* [Problem statement] Down to the last line, set the entries down again exactly.

* [Data]
--*--
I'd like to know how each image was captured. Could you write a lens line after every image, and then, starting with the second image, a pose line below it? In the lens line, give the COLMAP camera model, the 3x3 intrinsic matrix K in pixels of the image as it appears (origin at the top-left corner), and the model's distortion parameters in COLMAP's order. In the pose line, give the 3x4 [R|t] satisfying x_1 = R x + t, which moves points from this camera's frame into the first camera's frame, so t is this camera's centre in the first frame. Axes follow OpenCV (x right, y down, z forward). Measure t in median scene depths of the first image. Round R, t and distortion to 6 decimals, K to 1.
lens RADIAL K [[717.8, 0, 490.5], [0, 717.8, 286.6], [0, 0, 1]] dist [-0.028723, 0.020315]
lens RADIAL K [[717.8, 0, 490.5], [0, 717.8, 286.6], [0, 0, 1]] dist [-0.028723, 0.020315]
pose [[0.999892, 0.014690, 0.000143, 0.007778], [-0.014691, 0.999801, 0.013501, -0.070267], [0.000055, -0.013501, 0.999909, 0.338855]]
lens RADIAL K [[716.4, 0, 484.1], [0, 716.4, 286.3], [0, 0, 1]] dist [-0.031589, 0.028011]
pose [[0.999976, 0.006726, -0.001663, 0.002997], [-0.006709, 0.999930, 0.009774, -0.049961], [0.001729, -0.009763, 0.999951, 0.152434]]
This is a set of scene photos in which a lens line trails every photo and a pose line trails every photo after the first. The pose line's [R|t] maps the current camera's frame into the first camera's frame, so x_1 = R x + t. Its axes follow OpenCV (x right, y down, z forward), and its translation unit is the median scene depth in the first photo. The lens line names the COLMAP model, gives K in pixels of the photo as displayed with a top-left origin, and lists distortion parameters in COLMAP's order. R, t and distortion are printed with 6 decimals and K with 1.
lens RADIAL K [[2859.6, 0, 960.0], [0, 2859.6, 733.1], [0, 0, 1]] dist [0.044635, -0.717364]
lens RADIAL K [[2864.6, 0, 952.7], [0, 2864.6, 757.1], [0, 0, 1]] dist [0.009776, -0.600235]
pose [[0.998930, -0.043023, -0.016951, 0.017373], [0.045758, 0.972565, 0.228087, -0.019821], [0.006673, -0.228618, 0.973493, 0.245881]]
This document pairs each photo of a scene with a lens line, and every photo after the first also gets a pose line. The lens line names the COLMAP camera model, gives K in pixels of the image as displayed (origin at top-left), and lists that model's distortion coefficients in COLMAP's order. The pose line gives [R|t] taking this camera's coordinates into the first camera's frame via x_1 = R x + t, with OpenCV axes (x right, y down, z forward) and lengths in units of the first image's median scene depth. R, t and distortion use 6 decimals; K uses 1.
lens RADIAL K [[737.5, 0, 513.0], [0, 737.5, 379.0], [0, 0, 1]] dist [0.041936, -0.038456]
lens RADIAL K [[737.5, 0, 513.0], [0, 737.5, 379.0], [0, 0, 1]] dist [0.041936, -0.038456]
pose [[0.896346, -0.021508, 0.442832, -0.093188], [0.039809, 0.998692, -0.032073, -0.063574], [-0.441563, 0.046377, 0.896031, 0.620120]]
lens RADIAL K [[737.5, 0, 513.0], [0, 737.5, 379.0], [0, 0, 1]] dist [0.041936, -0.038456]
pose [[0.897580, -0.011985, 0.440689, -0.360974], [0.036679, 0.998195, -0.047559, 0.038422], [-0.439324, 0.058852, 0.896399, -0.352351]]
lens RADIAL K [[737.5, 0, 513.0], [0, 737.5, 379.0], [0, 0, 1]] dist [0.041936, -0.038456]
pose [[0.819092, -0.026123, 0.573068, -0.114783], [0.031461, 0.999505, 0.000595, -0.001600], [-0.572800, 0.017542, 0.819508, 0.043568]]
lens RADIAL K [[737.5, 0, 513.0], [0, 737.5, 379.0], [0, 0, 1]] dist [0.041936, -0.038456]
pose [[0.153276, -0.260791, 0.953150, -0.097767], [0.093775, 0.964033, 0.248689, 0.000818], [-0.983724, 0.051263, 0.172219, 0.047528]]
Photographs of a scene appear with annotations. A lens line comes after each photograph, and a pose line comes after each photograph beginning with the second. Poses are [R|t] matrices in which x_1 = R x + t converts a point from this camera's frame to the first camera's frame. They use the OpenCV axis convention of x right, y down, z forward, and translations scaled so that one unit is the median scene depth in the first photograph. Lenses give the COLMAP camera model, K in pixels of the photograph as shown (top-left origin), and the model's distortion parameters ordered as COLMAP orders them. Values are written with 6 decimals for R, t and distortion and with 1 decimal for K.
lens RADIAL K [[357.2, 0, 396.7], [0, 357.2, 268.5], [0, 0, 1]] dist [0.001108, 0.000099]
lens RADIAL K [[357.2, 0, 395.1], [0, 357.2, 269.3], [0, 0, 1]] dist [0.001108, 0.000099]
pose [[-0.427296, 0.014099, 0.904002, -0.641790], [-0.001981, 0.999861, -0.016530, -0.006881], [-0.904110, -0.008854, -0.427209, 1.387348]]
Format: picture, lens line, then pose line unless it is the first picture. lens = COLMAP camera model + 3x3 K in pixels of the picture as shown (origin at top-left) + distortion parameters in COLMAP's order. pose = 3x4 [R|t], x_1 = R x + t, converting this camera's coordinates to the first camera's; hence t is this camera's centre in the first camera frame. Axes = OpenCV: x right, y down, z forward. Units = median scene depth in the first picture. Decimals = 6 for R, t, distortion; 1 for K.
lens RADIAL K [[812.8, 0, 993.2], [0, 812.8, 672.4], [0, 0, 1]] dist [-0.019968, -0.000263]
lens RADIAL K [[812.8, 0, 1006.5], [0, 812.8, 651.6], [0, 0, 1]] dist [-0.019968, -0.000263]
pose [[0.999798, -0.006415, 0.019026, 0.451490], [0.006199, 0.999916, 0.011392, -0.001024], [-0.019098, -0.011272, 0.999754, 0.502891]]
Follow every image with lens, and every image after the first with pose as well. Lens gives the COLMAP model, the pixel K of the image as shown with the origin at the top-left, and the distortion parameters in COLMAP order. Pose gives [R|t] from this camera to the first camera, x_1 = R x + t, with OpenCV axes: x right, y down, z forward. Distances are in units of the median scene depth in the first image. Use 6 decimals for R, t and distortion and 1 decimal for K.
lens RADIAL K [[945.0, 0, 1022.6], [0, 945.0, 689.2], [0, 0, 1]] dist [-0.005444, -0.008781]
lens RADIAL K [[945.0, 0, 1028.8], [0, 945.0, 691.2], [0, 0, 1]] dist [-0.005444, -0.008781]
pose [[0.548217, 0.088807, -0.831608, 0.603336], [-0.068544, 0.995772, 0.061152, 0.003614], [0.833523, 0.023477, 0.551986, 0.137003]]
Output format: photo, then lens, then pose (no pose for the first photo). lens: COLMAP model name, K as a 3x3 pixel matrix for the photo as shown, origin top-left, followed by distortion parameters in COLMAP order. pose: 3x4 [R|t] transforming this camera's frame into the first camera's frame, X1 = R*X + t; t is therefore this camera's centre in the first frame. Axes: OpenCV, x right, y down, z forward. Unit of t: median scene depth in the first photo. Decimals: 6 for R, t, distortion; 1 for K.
--*--
* [Solution to this exercise]
I'd like to know how each image was captured. Could you write a lens line after every image, and then, starting with the second image, a pose line below it? In the lens line, give the COLMAP camera model, the 3x3 intrinsic matrix K in pixels of the image as it appears (origin at the top-left corner), and the model's distortion parameters in COLMAP's order. In the pose line, give the 3x4 [R|t] satisfying x_1 = R x + t, which moves points from this camera's frame into the first camera's frame, so t is this camera's centre in the first frame. Axes follow OpenCV (x right, y down, z forward). Measure t in median scene depths of the first image. Round R, t and distortion to 6 decimals, K to 1.
lens RADIAL K [[717.8, 0, 490.5], [0, 717.8, 286.6], [0, 0, 1]] dist [-0.028723, 0.020315]
lens RADIAL K [[717.8, 0, 490.5], [0, 717.8, 286.6], [0, 0, 1]] dist [-0.028723, 0.020315]
pose [[0.999892, 0.014690, 0.000143, 0.007778], [-0.014691, 0.999801, 0.013501, -0.070267], [0.000055, -0.013501, 0.999909, 0.338855]]
lens RADIAL K [[716.4, 0, 484.1], [0, 716.4, 286.3], [0, 0, 1]] dist [-0.031589, 0.028011]
pose [[0.999976, 0.006726, -0.001663, 0.002997], [-0.006709, 0.999930, 0.009774, -0.049961], [0.001729, -0.009763, 0.999951, 0.152434]]
This is a set of scene photos in which a lens line trails every photo and a pose line trails every photo after the first. The pose line's [R|t] maps the current camera's frame into the first camera's frame, so x_1 = R x + t. Its axes follow OpenCV (x right, y down, z forward), and its translation unit is the median scene depth in the first photo. The lens line names the COLMAP model, gives K in pixels of the photo as displayed with a top-left origin, and lists distortion parameters in COLMAP's order. R, t and distortion are printed with 6 decimals and K with 1.
lens RADIAL K [[2859.6, 0, 960.0], [0, 2859.6, 733.1], [0, 0, 1]] dist [0.044635, -0.717364]
lens RADIAL K [[2864.6, 0, 952.7], [0, 2864.6, 757.1], [0, 0, 1]] dist [0.009776, -0.600235]
pose [[0.998930, -0.043023, -0.016951, 0.017373], [0.045758, 0.972565, 0.228087, -0.019821], [0.006673, -0.228618, 0.973493, 0.245881]]
This document pairs each photo of a scene with a lens line, and every photo after the first also gets a pose line. The lens line names the COLMAP camera model, gives K in pixels of the image as displayed (origin at top-left), and lists that model's distortion coefficients in COLMAP's order. The pose line gives [R|t] taking this camera's coordinates into the first camera's frame via x_1 = R x + t, with OpenCV axes (x right, y down, z forward) and lengths in units of the first image's median scene depth. R, t and distortion use 6 decimals; K uses 1.
lens RADIAL K [[737.5, 0, 513.0], [0, 737.5, 379.0], [0, 0, 1]] dist [0.041936, -0.038456]
lens RADIAL K [[737.5, 0, 513.0], [0, 737.5, 379.0], [0, 0, 1]] dist [0.041936, -0.038456]
pose [[0.896346, -0.021508, 0.442832, -0.093188], [0.039809, 0.998692, -0.032073, -0.063574], [-0.441563, 0.046377, 0.896031, 0.620120]]
lens RADIAL K [[737.5, 0, 513.0], [0, 737.5, 379.0], [0, 0, 1]] dist [0.041936, -0.038456]
pose [[0.897580, -0.011985, 0.440689, -0.360974], [0.036679, 0.998195, -0.047559, 0.038422], [-0.439324, 0.058852, 0.896399, -0.352351]]
lens RADIAL K [[737.5, 0, 513.0], [0, 737.5, 379.0], [0, 0, 1]] dist [0.041936, -0.038456]
pose [[0.819092, -0.026123, 0.573068, -0.114783], [0.031461, 0.999505, 0.000595, -0.001600], [-0.572800, 0.017542, 0.819508, 0.043568]]
lens RADIAL K [[737.5, 0, 513.0], [0, 737.5, 379.0], [0, 0, 1]] dist [0.041936, -0.038456]
pose [[0.153276, -0.260791, 0.953150, -0.097767], [0.093775, 0.964033, 0.248689, 0.000818], [-0.983724, 0.051263, 0.172219, 0.047528]]
Photographs of a scene appear with annotations. A lens line comes after each photograph, and a pose line comes after each photograph beginning with the second. Poses are [R|t] matrices in which x_1 = R x + t converts a point from this camera's frame to the first camera's frame. They use the OpenCV axis convention of x right, y down, z forward, and translations scaled so that one unit is the median scene depth in the first photograph. Lenses give the COLMAP camera model, K in pixels of the photograph as shown (top-left origin), and the model's distortion parameters ordered as COLMAP orders them. Values are written with 6 decimals for R, t and distortion and with 1 decimal for K.
lens RADIAL K [[357.2, 0, 396.7], [0, 357.2, 268.5], [0, 0, 1]] dist [0.001108, 0.000099]
lens RADIAL K [[357.2, 0, 395.1], [0, 357.2, 269.3], [0, 0, 1]] dist [0.001108, 0.000099]
pose [[-0.427296, 0.014099, 0.904002, -0.641790], [-0.001981, 0.999861, -0.016530, -0.006881], [-0.904110, -0.008854, -0.427209, 1.387348]]
Format: picture, lens line, then pose line unless it is the first picture. lens = COLMAP camera model + 3x3 K in pixels of the picture as shown (origin at top-left) + distortion parameters in COLMAP's order. pose = 3x4 [R|t], x_1 = R x + t, converting this camera's coordinates to the first camera's; hence t is this camera's centre in the first camera frame. Axes = OpenCV: x right, y down, z forward. Units = median scene depth in the first picture. Decimals = 6 for R, t, distortion; 1 for K.
lens RADIAL K [[812.8, 0, 993.2], [0, 812.8, 672.4], [0, 0, 1]] dist [-0.019968, -0.000263]
lens RADIAL K [[812.8, 0, 1006.5], [0, 812.8, 651.6], [0, 0, 1]] dist [-0.019968, -0.000263]
pose [[0.999798, -0.006415, 0.019026, 0.451490], [0.006199, 0.999916, 0.011392, -0.001024], [-0.019098, -0.011272, 0.999754, 0.502891]]
Follow every image with lens, and every image after the first with pose as well. Lens gives the COLMAP model, the pixel K of the image as shown with the origin at the top-left, and the distortion parameters in COLMAP order. Pose gives [R|t] from this camera to the first camera, x_1 = R x + t, with OpenCV axes: x right, y down, z forward. Distances are in units of the median scene depth in the first image. Use 6 decimals for R, t and distortion and 1 decimal for K.
lens RADIAL K [[945.0, 0, 1022.6], [0, 945.0, 689.2], [0, 0, 1]] dist [-0.005444, -0.008781]
lens RADIAL K [[945.0, 0, 1028.8], [0, 945.0, 691.2], [0, 0, 1]] dist [-0.005444, -0.008781]
pose [[0.548217, 0.088807, -0.831608, 0.603336], [-0.068544, 0.995772, 0.061152, 0.003614], [0.833523, 0.023477, 0.551986, 0.137003]]
Output format: photo, then lens, then pose (no pose for the first photo). lens: COLMAP model name, K as a 3x3 pixel matrix for the photo as shown, origin top-left, followed by distortion parameters in COLMAP order. pose: 3x4 [R|t] transforming this camera's frame into the first camera's frame, X1 = R*X + t; t is therefore this camera's centre in the first frame. Axes: OpenCV, x right, y down, z forward. Unit of t: median scene depth in the first photo. Decimals: 6 for R, t, distortion; 1 for K.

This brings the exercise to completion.